PROBLEM STATEMENT: Check every line below for the string "shows", and copy the lines that contain it.

Saved entries:
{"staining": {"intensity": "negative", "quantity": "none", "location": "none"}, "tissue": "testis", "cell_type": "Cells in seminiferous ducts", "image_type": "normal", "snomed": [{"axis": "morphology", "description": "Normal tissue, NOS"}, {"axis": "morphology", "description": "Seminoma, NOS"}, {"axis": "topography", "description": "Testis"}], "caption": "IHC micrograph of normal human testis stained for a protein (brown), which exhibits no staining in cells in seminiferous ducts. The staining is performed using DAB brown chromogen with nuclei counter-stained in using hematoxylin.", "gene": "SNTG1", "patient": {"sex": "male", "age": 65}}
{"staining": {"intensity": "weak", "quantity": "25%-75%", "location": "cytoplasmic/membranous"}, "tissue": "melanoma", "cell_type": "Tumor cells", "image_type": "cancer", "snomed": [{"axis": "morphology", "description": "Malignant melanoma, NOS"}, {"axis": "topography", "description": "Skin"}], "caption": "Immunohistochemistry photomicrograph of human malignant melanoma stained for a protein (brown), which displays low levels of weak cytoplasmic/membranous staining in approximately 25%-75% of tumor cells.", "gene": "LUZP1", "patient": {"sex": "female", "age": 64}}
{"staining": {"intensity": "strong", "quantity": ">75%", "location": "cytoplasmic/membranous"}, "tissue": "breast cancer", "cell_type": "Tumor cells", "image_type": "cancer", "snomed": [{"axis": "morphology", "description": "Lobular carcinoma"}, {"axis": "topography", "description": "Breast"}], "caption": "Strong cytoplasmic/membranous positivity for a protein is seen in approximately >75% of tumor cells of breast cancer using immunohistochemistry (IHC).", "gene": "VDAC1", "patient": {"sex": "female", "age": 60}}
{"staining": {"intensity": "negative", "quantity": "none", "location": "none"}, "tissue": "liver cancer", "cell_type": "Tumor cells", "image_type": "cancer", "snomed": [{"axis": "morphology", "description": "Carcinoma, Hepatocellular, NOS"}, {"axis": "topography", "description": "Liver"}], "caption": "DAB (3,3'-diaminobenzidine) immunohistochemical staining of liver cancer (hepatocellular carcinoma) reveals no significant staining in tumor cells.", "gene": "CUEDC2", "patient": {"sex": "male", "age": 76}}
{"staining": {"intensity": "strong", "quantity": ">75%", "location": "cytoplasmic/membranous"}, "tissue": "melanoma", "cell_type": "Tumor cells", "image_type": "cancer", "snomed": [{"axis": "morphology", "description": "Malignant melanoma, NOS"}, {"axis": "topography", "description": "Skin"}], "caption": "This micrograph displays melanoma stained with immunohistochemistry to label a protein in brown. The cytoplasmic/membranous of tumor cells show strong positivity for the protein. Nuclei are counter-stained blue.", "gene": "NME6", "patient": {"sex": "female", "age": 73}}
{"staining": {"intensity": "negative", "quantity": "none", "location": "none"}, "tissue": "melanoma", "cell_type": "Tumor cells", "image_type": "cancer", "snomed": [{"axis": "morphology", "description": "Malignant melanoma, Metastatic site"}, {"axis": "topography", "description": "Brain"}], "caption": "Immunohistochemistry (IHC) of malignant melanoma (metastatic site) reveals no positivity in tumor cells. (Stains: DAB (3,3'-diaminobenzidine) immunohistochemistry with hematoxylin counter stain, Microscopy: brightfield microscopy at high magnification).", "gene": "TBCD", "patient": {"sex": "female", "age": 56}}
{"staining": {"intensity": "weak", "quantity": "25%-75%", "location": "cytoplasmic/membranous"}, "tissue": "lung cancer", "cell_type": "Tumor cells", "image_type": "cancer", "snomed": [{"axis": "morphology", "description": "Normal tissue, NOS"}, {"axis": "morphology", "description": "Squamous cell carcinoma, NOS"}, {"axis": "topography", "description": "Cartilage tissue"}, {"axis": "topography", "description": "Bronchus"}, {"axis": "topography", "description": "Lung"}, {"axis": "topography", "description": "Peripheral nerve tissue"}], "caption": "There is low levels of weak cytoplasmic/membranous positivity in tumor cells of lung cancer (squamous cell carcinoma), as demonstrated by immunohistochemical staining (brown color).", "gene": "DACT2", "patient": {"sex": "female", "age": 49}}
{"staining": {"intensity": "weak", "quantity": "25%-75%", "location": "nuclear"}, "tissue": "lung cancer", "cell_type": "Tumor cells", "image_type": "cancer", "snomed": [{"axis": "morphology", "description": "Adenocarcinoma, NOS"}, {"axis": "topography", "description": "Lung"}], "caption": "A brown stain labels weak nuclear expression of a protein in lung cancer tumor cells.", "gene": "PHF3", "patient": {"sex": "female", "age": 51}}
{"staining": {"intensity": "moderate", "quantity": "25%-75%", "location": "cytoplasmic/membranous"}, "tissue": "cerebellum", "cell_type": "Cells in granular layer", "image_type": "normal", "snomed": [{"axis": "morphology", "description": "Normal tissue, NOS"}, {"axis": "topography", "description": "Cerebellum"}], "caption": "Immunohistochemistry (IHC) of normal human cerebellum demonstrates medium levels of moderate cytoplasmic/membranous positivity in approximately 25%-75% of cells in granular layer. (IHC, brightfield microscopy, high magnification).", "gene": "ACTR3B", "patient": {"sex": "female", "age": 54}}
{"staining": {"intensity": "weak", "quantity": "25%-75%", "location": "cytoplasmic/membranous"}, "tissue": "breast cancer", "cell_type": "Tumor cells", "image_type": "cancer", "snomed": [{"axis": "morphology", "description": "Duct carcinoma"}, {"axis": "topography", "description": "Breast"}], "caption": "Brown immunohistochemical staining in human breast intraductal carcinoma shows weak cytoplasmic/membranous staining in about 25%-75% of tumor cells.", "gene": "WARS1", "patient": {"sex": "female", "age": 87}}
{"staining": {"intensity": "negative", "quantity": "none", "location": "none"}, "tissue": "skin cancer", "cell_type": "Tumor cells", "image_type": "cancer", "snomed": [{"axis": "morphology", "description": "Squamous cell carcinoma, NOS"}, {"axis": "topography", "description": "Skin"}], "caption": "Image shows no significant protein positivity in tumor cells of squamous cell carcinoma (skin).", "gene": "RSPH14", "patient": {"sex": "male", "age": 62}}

RESULT:
{"staining": {"intensity": "weak", "quantity": "25%-75%", "location": "cytoplasmic/membranous"}, "tissue": "breast cancer", "cell_type": "Tumor cells", "image_type": "cancer", "snomed": [{"axis": "morphology", "description": "Duct carcinoma"}, {"axis": "topography", "description": "Breast"}], "caption": "Brown immunohistochemical staining in human breast intraductal carcinoma shows weak cytoplasmic/membranous staining in about 25%-75% of tumor cells.", "gene": "WARS1", "patient": {"sex": "female", "age": 87}}
{"staining": {"intensity": "negative", "quantity": "none", "location": "none"}, "tissue": "skin cancer", "cell_type": "Tumor cells", "image_type": "cancer", "snomed": [{"axis": "morphology", "description": "Squamous cell carcinoma, NOS"}, {"axis": "topography", "description": "Skin"}], "caption": "Image shows no significant protein positivity in tumor cells of squamous cell carcinoma (skin).", "gene": "RSPH14", "patient": {"sex": "male", "age": 62}}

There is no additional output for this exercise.